In both comfort foods and more complex dishes, the ingredients are always simple. It's the preparation and sauces that set them apart.
The Influence of Geography
Eastern European cuisine has been forged by the natural resources of the region that find their way into many recipes.
Fish and seafood are plentiful from the Baltic to the Black Sea. The unique flavor of the native juniper wood lends itself to smoking hams and sausages. And an abundance of sour cream and cream cheese are the natural byproducts of a thriving dairy industry.
And the seemingly ever-present home gardens yield up harvests of potatoes, cucumbers, kohlrabi, sweet and hot peppers, and dill.

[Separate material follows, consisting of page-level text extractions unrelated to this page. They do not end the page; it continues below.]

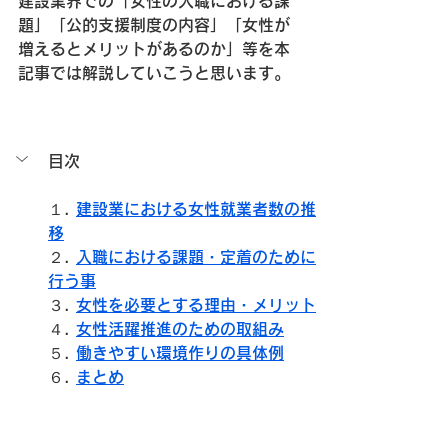
建設業界での「女性の入職における課
題」「公的支援制度の内容」「女性が
増えるとメリットがあるのか」等を本
記事では解説していこうと思います。
目次
１. 
建設業における女性就業者数の推
移
２. 
入職における課題・定着のために
行う事
３. 
女性を必要とする理由・メリット
４. 
女性活躍推進のための取組み
５. 
働きやすい環境作りの具体例
６. 
まとめ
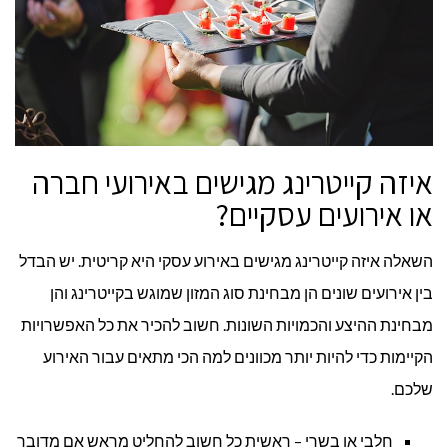
איזה קייטרינג מגישים באירועי חברה
או אירועים עסקיים?
השאלה איזה קייטרינג מגישים באירוע עסקי היא קריטית. יש הבדל
בין אירועים שונים הן מבחינת סוג המזון שמוגש בקייטרינג והן
מבחינת ההיצע והכמויות השונות. חשוב להכיר את כל האפשרויות
הקיימות כדי להיות יותר מכוונים למה הכי מתאים עבור האירוע
שלכם.
חלבי או בשרי – ראשית כל חשוב להחליט מראש אם מדובר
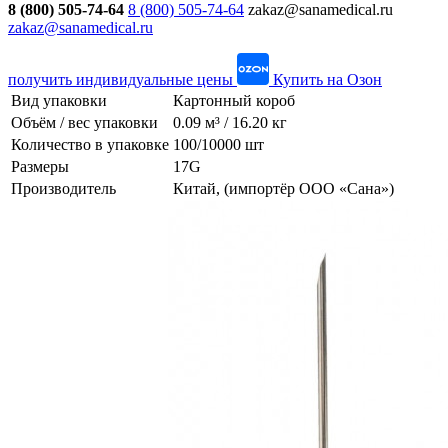
8 (800) 505-74-64
8 (800) 505-74-64
zakaz@sanamedical.ru
zakaz@sanamedical.ru
получить индивидуальные цены
Купить на Озон
Вид упаковки
Картонный короб
Объём / вес упаковки
0.09 м³ / 16.20 кг
Количество в упаковке
100/10000 шт
Размеры
17G
Производитель
Китай, (импортёр ООО «Сана»)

The Influence of Many Cultures
There is such a crossover of regional influences, sometimes it's hard to say which dish originated in which country. Certainly, there are many variations on a theme, as in the case of stuffed cabbage and kołaczki cookies, also spelled kolache, kolacky and many other ways.
To make matters more interesting, marriages of the nobility centuries ago brought the flavors of Italian, French, Turkish, Russian, Jewish and German foods to mingle with those of Eastern Europe. The result is a delightful culinary stew.

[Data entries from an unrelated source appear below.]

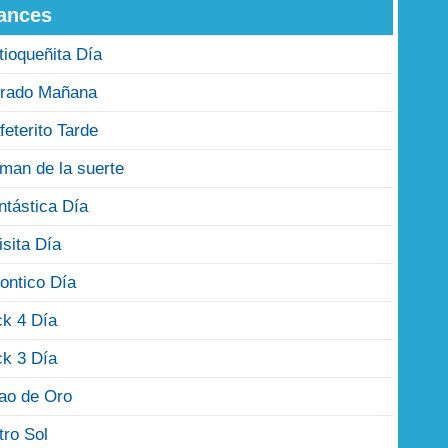
ances
tioqueñita Día
rado Mañana
feterito Tarde
man de la suerte
ntástica Día
isita Día
ontico Día
ck 4 Día
ck 3 Día
jao de Oro
tro Sol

Queen Bona Sforza Puts Her Stamp on Polish Food
Vegetables other than cabbage and root vegetables were virtually unknown in Poland until 1518 when Queen Bona Sforza, an Italian princess who married the widowed Polish King Sigismund I (Zygmunt), also known as Sigismund the Old, and introduced them to her new homeland.
Many Polish words for vegetables, in fact, are taken directly from Italian -- kalafiory (cauliflower), pomidory (tomatoes) and sałata (lettuce), for example. To this day, soup greens are known as włoszczyzna or "Italian stuff," włoski being the Polish word for "Italian."
A Hospitable Cuisine
For many people, food is just nourishment. For Eastern Europeans, it's a cause for celebration, for sharing, for honoring age-old traditions.
There is always room for a guest at an Eastern European table. The people are as welcoming as the food.
Eastern European House Blessing
It is traditional in Eastern Europe (and probably the world over) to take a gift of bread, salt and wine to a new home or to greet guests at one's own door in this manner. It is also traditional for the parents of newly married couples to greet them at their new home with this gift.
The bread in this symbolic gift signifies the wish that the family should never know hunger. The salt symbolizes both the wish that their lives should always have flavor and a reminder that life might be difficult at times and they must learn to cope with life's struggles. The wine symbolized the parents' hope that the couple would never know thirst and enjoy a life of good health and cheer in the company of many good friends.